Once I graduated grad school, about two years after her mom’s passing, we started to see each other more, call each other a bit more. Tenuously, things picked back up. But my failure was always there, like a shadow between us. I don’t know if she felt that way, but I certainly did. Every time I saw her, I wondered how she could still be friends with me, if she hated me. I thought she would be well within her right to.
Then, one night, I got really drunk, and broke down to my fiancé and told him all of this. His response was simple: “You need to apologize. And you need to see if she’ll forgive you.”
And so I did. At a brewery over Christmas break, I word-vomited an apology. My words tumbled over each other as I told her how sorry I was, that I knew I had messed up, and I asked if she could ever forgive me.
And for all the reasons I wanted her to be my forever friend—because she is kind and generous and good—she forgave me.

◆ **ACTION ITEM**
Please reproduce the whole passage about the apology to a friend, word for word.

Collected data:

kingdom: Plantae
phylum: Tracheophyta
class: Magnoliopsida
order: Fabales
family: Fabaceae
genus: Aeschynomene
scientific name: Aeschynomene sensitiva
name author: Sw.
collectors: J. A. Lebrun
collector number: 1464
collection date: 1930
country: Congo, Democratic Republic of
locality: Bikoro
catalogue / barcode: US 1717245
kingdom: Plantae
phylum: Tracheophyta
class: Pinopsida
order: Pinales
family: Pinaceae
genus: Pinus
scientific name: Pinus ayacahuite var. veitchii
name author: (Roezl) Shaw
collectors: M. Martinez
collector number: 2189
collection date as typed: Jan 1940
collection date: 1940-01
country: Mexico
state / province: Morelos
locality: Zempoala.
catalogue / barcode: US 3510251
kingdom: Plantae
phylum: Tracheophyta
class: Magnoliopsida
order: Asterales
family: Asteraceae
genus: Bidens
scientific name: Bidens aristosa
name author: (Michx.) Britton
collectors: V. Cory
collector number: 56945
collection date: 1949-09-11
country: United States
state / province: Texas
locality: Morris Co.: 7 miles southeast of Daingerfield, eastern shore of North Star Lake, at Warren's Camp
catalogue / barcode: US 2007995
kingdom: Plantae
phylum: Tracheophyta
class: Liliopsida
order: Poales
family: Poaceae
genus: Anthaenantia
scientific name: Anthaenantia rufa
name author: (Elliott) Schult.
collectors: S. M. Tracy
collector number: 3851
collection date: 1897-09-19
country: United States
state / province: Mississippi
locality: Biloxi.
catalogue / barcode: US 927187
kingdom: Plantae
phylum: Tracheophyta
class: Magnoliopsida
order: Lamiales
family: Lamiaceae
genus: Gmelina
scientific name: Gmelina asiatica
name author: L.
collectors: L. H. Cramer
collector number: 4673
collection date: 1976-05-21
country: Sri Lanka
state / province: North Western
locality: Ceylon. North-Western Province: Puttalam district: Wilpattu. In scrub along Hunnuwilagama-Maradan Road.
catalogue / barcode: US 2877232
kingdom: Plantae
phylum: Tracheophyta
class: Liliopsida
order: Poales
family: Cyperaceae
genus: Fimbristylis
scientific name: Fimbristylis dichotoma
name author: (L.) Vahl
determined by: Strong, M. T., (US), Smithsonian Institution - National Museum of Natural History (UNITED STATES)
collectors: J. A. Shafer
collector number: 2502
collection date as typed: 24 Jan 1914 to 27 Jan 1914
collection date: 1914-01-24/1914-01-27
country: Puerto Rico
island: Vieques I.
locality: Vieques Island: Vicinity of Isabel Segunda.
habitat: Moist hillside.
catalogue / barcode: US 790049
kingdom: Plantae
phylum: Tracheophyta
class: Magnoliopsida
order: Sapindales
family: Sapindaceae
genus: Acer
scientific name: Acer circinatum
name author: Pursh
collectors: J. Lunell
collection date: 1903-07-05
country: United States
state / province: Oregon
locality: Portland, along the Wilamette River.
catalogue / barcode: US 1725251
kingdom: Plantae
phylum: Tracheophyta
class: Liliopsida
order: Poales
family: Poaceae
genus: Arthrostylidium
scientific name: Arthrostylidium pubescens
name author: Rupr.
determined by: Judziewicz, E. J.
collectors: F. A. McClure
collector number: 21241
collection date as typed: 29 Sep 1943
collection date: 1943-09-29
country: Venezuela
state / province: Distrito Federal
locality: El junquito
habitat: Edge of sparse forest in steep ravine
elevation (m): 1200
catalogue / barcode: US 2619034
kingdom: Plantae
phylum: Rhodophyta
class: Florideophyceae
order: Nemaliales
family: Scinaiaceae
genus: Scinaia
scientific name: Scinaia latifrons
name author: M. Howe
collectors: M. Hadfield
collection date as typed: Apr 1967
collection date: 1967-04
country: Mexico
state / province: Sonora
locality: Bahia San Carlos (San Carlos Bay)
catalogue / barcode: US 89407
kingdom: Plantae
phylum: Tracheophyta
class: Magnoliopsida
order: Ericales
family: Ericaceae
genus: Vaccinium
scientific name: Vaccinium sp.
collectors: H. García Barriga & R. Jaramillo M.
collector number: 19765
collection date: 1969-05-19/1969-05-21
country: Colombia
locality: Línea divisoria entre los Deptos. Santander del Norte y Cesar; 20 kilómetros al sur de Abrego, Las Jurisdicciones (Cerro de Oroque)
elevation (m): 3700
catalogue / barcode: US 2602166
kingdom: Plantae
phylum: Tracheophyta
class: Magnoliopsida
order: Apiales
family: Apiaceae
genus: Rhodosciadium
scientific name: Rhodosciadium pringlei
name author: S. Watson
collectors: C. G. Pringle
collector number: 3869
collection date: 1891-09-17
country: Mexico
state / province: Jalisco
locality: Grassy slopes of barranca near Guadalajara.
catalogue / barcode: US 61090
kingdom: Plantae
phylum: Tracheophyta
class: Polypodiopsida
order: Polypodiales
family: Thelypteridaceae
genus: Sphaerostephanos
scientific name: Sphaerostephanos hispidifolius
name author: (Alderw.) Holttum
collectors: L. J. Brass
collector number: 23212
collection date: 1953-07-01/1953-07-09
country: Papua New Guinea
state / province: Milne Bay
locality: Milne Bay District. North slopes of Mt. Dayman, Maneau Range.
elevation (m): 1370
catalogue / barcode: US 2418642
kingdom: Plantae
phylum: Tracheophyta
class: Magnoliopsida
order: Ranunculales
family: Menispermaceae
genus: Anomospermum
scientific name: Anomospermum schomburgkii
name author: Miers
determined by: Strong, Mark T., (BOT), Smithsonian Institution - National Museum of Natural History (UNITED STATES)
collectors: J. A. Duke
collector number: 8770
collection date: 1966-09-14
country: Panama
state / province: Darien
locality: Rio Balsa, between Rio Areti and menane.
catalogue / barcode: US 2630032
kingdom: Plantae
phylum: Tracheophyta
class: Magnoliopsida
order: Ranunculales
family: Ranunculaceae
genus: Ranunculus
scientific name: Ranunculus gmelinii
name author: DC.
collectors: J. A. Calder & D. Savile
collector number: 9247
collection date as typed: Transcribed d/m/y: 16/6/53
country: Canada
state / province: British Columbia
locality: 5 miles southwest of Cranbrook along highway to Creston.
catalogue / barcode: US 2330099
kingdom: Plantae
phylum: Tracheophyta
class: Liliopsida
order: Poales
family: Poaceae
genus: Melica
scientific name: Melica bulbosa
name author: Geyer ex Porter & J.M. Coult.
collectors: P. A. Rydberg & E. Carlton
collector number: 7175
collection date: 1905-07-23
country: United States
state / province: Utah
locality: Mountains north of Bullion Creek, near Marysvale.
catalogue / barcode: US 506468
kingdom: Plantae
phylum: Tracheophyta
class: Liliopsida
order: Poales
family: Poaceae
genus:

◆ **WRITTEN REPLY**
Once I graduated grad school, about two years after her mom’s passing, we started to see each other more, call each other a bit more. Tenuously, things picked back up. But my failure was always there, like a shadow between us. I don’t know if she felt that way, but I certainly did. Every time I saw her, I wondered how she could still be friends with me, if she hated me. I thought she would be well within her right to.
Then, one night, I got really drunk, and broke down to my fiancé and told him all of this. His response was simple: “You need to apologize. And you need to see if she’ll forgive you.”
And so I did. At a brewery over Christmas break, I word-vomited an apology. My words tumbled over each other as I told her how sorry I was, that I knew I had messed up, and I asked if she could ever forgive me.
And for all the reasons I wanted her to be my forever friend—because she is kind and generous and good—she forgave me.